» Aufgabe A
Übertrage den Satz „Dort lebte ich immerhin für zwei Jahre.“ aus dem Impuls zum Palmsonntag ins Englische.
» Aufgabe B
Gib aus dem Impuls zum Palmsonntag alles von „Geistliche Impuls zum“ bis hinunter zu „neu und anders.“ unverändert wieder.

====== Seitentext ======

Geistliche Impuls zum Sonntag Palmarum (Palmsonntag) (5. April 2020)
 von Pfarrer Thomas Vogt, Adventskirche Niedervellmar

Ihr Lieben,
 
es ist fast 10 Jahre her gewesen, dass ich das letzte Mal in der Stadt war. In Göttingen. Dort lebte ich immerhin für zwei Jahre. Anfang 20. Damals bin ich das erste Mal von zu Hause ausgezogen. Eine eigene Wohnung, eigene Verantwortung, das neue Umfeld, studieren, 250 km von meiner Heimatstadt Wiesbaden entfernt und doch – gefühlt - eine andere Welt. Als ich 10 Jahre später nach Nordhessen zog, spontan und schnell entschieden, der Kurzbesuch in Göttingen. Nach 10 Jahren. Sehr eigentümliche Gefühle überkamen mich. So viele Erinnerungen, Begebenheiten, Situationen an Orten und Ecken der Stadt. Aber auch Veränderungen. Vieles sofort wiedererkannt, Wohltuendes und Vernichtendes, vieles -zugegebenermaßen - fremd und neu und anders.
 
Es ist nahezu 20 Jahre her, dass er das letzte Mal in Jerusalem war. Jesus war damals gerade 12 Jahre. Jetzt ist er vermutlich etwas über 30 Jahre. Es war eine aufregende Reise damals als 12jähriger und ein noch aufregenderer Aufenthalt, lange ist es her. Viele, tausende von Menschen, die miteinander feierten und von der Freiheit sangen und jetzt wieder singen. Freiheit, das war auch sein Lebensgefühl damals. Der 12jährige Jesus – auf dem Weg zum Erwachsenen - eroberte sich die Stadt. Als er seinen Eltern davonlief - den Schalk im Nacken - und im Tempel die Erwachsenen erstaunt und gebannt seinen Gedanken lauschten. Und das alles zum großen Nationalfest, dem Passahfest, es ist die Klammer von damals und jetzt.

====== Bereitgestellte Daten ======

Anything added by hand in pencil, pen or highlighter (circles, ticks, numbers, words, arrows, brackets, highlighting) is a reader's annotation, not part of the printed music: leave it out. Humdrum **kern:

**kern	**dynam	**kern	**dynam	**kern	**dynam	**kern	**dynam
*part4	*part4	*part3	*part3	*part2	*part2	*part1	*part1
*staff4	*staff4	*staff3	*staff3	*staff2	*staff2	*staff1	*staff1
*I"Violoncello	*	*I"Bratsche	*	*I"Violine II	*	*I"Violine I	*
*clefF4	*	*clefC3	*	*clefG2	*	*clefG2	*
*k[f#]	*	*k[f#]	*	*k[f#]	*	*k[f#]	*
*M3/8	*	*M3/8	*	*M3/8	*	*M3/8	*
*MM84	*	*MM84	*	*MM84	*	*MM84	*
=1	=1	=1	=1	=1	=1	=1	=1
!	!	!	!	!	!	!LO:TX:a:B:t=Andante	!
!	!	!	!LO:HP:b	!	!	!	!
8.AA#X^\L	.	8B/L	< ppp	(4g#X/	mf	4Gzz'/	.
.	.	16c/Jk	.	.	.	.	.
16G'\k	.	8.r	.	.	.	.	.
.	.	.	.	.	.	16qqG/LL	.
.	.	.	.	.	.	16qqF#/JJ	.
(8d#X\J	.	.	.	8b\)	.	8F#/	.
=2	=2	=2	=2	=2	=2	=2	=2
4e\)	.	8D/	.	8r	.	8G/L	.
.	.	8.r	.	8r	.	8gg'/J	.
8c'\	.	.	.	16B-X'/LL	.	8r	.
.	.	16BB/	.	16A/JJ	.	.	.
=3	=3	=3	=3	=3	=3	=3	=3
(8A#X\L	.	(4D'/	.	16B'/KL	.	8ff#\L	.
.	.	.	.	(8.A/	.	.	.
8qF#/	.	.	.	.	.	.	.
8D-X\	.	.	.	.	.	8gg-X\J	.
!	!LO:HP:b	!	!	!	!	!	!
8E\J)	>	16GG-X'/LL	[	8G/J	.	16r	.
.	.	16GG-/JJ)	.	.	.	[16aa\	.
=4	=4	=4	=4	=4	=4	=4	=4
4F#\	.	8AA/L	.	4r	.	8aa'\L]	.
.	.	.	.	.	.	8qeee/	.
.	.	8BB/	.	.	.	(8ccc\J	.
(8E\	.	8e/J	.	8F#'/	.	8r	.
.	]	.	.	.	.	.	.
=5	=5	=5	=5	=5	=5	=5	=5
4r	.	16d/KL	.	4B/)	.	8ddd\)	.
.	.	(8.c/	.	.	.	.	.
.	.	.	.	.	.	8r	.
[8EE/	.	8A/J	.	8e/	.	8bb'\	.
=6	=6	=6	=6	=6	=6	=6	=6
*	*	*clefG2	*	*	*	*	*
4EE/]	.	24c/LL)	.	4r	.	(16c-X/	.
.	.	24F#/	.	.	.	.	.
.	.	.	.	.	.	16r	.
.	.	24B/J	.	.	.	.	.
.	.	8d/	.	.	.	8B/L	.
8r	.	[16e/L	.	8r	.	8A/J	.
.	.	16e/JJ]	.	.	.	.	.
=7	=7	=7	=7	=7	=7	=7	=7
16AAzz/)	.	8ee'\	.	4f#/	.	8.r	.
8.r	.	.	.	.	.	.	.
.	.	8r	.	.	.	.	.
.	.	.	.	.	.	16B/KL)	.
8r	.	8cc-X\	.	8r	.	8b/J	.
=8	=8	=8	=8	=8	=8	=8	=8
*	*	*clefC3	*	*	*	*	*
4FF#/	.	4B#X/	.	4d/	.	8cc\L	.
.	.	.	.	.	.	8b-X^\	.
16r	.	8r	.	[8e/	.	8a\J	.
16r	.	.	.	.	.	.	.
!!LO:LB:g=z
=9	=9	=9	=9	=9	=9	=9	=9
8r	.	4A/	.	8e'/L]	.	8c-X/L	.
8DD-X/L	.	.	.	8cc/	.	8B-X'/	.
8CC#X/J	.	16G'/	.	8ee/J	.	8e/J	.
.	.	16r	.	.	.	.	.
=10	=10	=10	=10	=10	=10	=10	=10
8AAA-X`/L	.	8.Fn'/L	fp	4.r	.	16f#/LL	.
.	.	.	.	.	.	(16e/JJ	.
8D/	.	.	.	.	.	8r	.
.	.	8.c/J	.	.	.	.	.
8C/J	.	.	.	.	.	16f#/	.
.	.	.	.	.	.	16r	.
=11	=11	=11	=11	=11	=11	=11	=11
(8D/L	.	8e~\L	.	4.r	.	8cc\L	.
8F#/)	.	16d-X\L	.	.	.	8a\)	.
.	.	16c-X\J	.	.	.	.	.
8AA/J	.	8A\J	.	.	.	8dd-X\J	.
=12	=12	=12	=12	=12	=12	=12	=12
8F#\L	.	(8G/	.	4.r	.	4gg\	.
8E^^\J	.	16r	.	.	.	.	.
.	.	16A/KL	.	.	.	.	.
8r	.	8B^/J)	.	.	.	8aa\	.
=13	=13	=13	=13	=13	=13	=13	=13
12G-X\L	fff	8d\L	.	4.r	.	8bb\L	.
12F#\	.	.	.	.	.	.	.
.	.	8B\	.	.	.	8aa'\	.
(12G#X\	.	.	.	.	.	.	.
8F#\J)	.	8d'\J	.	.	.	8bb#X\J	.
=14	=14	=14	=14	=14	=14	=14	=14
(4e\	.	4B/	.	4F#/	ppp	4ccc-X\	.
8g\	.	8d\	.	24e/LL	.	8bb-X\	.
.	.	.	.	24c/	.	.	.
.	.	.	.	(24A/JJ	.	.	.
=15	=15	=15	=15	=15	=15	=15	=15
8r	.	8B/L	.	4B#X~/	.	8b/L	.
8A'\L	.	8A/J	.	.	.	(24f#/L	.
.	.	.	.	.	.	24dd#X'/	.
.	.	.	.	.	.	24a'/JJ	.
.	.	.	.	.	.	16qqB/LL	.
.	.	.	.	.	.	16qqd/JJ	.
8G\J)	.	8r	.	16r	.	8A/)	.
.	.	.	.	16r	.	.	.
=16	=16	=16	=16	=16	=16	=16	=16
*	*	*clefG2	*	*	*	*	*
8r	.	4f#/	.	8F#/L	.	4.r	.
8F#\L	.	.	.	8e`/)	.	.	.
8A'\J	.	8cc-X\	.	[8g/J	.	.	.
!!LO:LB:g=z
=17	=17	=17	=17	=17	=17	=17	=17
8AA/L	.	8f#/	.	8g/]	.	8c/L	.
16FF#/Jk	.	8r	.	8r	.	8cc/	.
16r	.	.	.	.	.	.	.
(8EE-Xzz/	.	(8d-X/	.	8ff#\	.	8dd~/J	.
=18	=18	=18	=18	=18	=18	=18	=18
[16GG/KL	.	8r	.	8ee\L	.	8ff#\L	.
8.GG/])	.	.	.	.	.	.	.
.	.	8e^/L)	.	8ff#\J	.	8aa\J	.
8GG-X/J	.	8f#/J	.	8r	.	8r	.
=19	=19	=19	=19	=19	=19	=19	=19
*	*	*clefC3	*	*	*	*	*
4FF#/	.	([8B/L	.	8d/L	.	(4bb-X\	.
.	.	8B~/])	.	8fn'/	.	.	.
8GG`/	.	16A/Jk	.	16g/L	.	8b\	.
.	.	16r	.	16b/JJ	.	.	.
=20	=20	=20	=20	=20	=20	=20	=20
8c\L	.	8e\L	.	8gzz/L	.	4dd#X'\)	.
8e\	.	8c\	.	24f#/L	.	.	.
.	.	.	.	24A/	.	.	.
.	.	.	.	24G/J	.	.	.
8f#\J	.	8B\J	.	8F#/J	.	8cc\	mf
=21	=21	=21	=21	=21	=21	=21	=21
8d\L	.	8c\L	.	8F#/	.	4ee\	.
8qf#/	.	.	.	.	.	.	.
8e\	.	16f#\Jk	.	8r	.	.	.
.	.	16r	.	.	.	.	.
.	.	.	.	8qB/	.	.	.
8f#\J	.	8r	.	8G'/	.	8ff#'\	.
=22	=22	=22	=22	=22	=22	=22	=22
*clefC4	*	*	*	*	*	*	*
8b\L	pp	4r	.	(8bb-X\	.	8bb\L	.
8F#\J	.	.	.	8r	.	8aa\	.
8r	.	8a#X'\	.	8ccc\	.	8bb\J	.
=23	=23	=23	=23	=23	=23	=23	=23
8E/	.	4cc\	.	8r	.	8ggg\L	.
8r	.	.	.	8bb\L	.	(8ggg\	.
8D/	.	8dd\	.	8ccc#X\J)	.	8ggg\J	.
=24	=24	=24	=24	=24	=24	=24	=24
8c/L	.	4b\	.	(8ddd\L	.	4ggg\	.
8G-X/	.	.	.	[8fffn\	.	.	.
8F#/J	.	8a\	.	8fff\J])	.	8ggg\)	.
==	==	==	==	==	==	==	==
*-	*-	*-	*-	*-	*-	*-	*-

======

» Erwartete Ausgabe A
After all, I lived there for two years.

» Erwartete Ausgabe B
Geistliche Impuls zum Sonntag Palmarum (Palmsonntag) (5. April 2020)
 von Pfarrer Thomas Vogt, Adventskirche Niedervellmar

Ihr Lieben,
 
es ist fast 10 Jahre her gewesen, dass ich das letzte Mal in der Stadt war. In Göttingen. Dort lebte ich immerhin für zwei Jahre. Anfang 20. Damals bin ich das erste Mal von zu Hause ausgezogen. Eine eigene Wohnung, eigene Verantwortung, das neue Umfeld, studieren, 250 km von meiner Heimatstadt Wiesbaden entfernt und doch – gefühlt - eine andere Welt. Als ich 10 Jahre später nach Nordhessen zog, spontan und schnell entschieden, der Kurzbesuch in Göttingen. Nach 10 Jahren. Sehr eigentümliche Gefühle überkamen mich. So viele Erinnerungen, Begebenheiten, Situationen an Orten und Ecken der Stadt. Aber auch Veränderungen. Vieles sofort wiedererkannt, Wohltuendes und Vernichtendes, vieles -zugegebenermaßen - fremd und neu und anders.